Modern cloud-based application and infrastructure monitoring is a moving target. And it is one that very much depends on how “native” your cloud application is.

Here is a list of monitoring metrics capabilities you should look for that pertain to time series and events:

1. Some way to track throughput
It can be as simple as counts of requests or transactions processed. This will vary a lot depending upon your use case—do you log requests, transactions, use queues, etc? At a minimum, you should be able to get that data on a fairly frequent basis and then graph it for context. 

2. Storage monitoring
Storage is elastic, but that doesn’t mean you shouldn’t watch how much is getting stored.

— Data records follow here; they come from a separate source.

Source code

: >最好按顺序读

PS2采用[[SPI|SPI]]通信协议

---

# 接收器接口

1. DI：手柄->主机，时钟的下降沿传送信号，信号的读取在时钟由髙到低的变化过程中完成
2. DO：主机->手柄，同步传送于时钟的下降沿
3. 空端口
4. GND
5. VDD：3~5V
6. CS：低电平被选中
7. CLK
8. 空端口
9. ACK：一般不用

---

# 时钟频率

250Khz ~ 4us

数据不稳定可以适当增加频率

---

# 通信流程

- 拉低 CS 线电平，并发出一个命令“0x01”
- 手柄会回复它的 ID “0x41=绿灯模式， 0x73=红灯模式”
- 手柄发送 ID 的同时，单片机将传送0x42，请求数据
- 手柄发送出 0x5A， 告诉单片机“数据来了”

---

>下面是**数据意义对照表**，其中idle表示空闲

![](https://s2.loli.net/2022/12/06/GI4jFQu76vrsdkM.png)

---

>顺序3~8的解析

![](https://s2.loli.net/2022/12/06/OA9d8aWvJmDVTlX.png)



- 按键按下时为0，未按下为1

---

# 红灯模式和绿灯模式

Simple errors like forgetting to reset a debug flag on a log can quickly consume many gigabytes. RDS in EC2, for example, can tell you how much data is committed—you should watch for it to peak when you don’t expect it. 

3. Health checks on micro-services
Most frameworks for micro-services are capable of telling you with a simple query whether they are healthy. In the cloud, that’s often available in the API of the cloud services manager. Your micro-services (or meshed services) should be able to check in or be checked, and your monitoring tool should have a way to do that. 

4. A threshold on backlog of transactions
Referring back to #1, it’s not only important to track throughput, but you should also track backlog. It will tell you when you need more resources faster than any detailed measurement from deeper in the apps. 

There are many other monitoring metrics to consider, but these four are the ones that we’ve seen most commonly bite customers as they’ve moved to cloud-based monitoring.